They explore subjects such as the provision of health services in centres and being a “displaced” person on the “occupied” lands of “displaced” peoples whose sovereignty was never ceded.
Zeinab Mir shared her settlement experience through the autobiographical animation Zeinab.
She affectingly conveys the pervasive effects of persistent racial prejudice. Reminiscent of art from her homeland, Iran, some vibrantly painted scenes are embellished with elaborate patterns.
One of the title artworks, Border Farce, is a collaboration between Safdar, cinematographer Alia Ardon, and “Manus Metal Man” Kazem Kazemi. The dual projections provide a textured interpretation of the latter’s life.
Juxtaposed is unsettling footage from his “prison camp” in Papua New Guinea, and a nourishing meal being prepared in a home in Australia. He and Safdar also appear on screen in full Metal regalia. In one scene Safdar sips from a teacup, the finery of the blue China contrasting the indelicacy with which his face paint was applied.
Kazem, incidentally, spent his first two years on the Australian mainland in hotel detention at Kangaroo Point, which is located in close proximity to the gallery.
Artist, writer and academic, Safdar said, “… human rights discourses and narratives of trauma are often put into a linear form.”
“Especially when refugees are put up to tell their stories to prove themselves as refugees.”
“In that kind of storytelling, what is often discarded, or not really considered, is the bodily experiences that people undergo, and the physical and emotional experience people go through,” said Safdar.
Safdar also expressed his desire to challenge the “binary discourse” of the “deserving” and “undeserving” refugee, “because no one is deserving or undeserving, human rights are human rights”.
The collaborators met via Instagram, during Kazem’s six-year incarceration on Manus Island and riffs he recorded in the laundry room feature on the Sovereign Murders record, which also forms a part of the exhibition.
The Iranian Metal guitarist from the Kurdish city of Ilam said, “The genre is actually illegal and forbidden in my country… [However], after I listened to heavy metal, I realised I have to become a heavy metal musician.” He counts Metallica amongst his inspirations for learning the guitar, because “they had the symbol I want, and [wore] face masks at the time.” He began his journey to Australia, to pursue this calling in 2013. Kazem and Safdar have been working together since 2018. Safdar’s “anti-racist Muslim death metal band” Hazeen, which poetically means “sorrow, sadness”, was formed in 2015.
The graduate of a Doctor of Philosophy from the University of Sydney founded The Refugee Art Project in 2011, after visiting Villawood with a set of sketchpads.
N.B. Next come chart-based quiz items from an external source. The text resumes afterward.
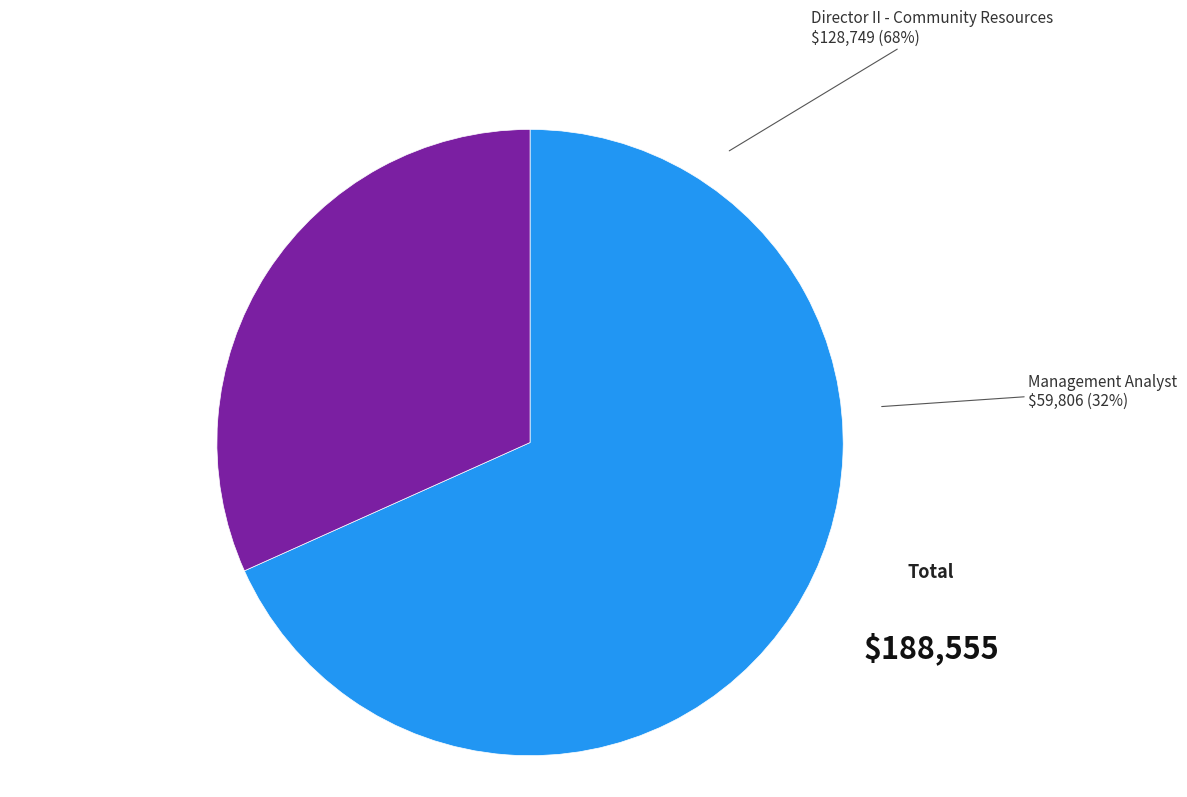

Rank the categories by value from lowest to highest.

Management Analyst, Director II - Community Resources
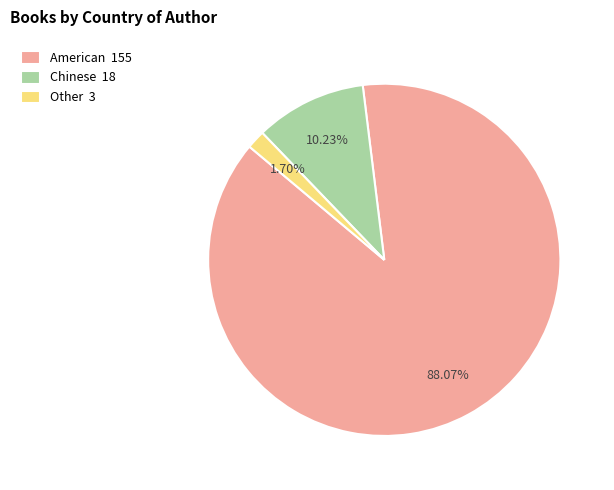

To the nearest percent, what percentage of the pie is Chinese?

10%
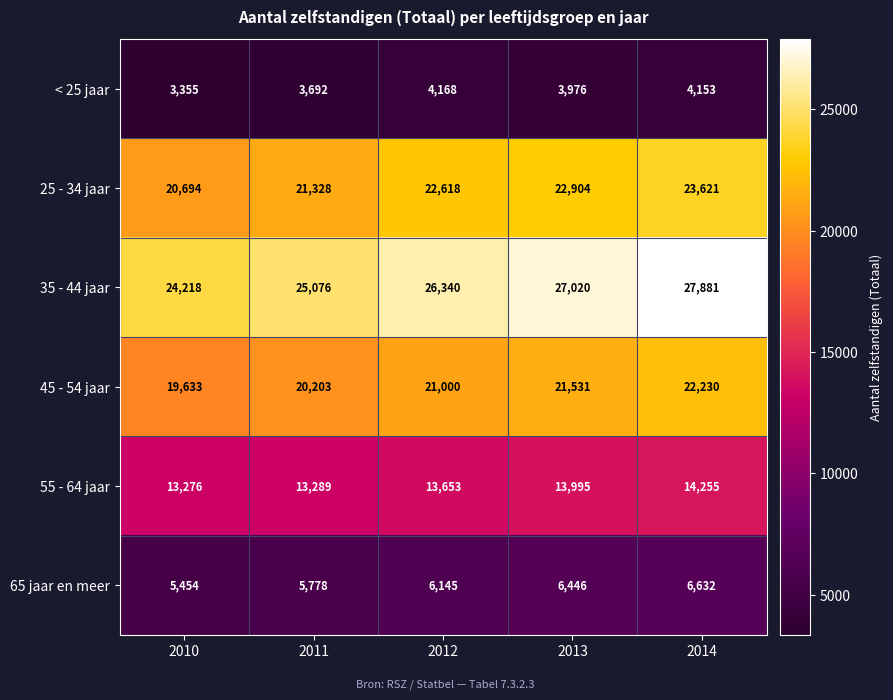

True or false: 45 - 54 jaar has a value of 15214 at 2014.

False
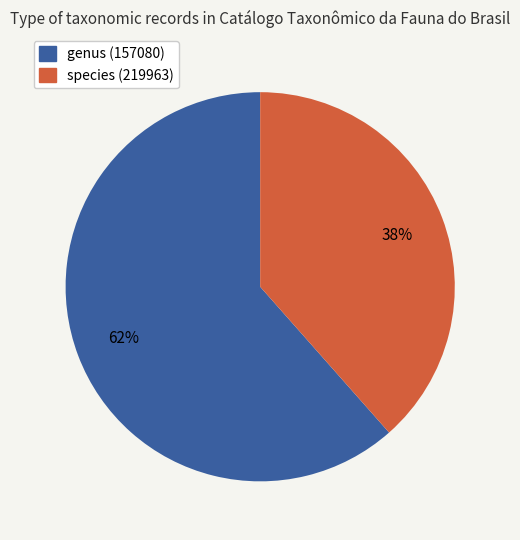

What is the largest slice in the pie chart?

157080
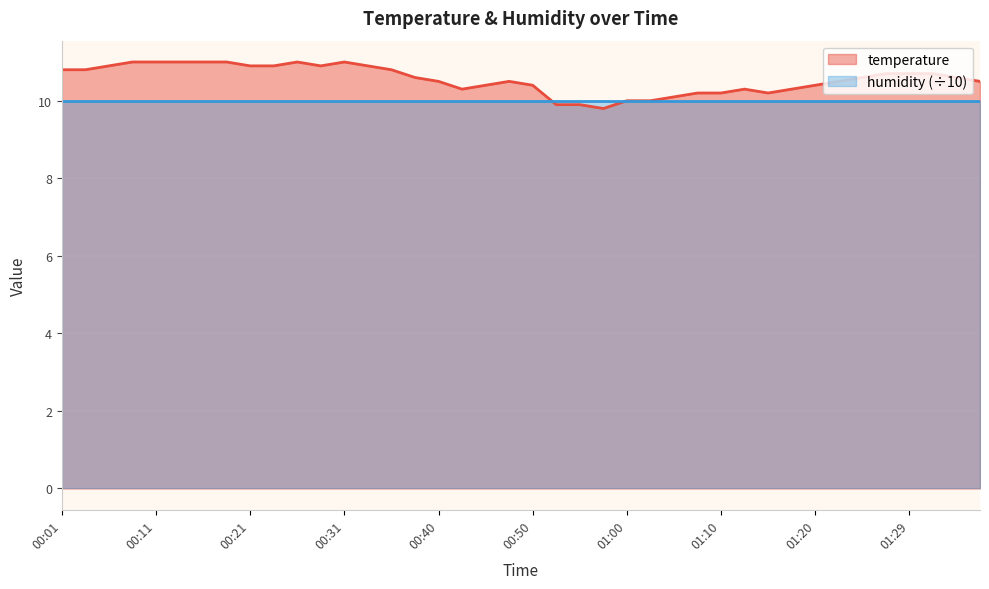

Reading left to right, what are all the values shown in this chart?

00:01=10.8	00:04=10.8	00:06=10.9	00:09=11.0	00:11=11.0	00:13=11.0	00:16=11.0	00:18=11.0	00:21=10.9	00:23=10.9	00:26=11.0	00:28=10.9	00:31=11.0	00:33=10.9	00:36=10.8	00:38=10.6	00:40=10.5	00:43=10.3	00:45=10.4	00:48=10.5	00:50=10.4	00:53=9.9	00:55=9.9	00:58=9.8	01:00=10.0	01:03=10.0	01:05=10.1	01:07=10.2	01:10=10.2	01:12=10.3	01:15=10.2	01:17=10.3	01:20=10.4	01:22=10.5	01:25=10.6	01:27=10.7	01:29=10.7	01:32=10.7	01:34=10.6	01:37=10.5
Amongst his finest achievements to date is receiving a coveted Walkley Foundation award in 2015, for the alternative media publication GetUp! – The Shipping News. Safdar investigated “the psychological toll” of detention at the centre using his “distinctive graphic novel style”.
The final component referenced in the exhibition’s title, Alien Citizen, is a zine also created by Safdar. It illustrates a “white nationalism”, which is burgeoning on the back of the “scapegoating of racialized minorities”.
Griffith University Art Museum re-presented Border Farce / Alien Citizen / Sovereign Murders after its debut at documenta fifteen last year. Staged in Kassel Germany, the series is amongst the most prestigious and, at times, provocative perennial artistic events in the world.
The exhibition was held at the POP Gallery on the first floor of 381 Brunswick Street in the Fortitude Valley between the 1 – 12 February 2023.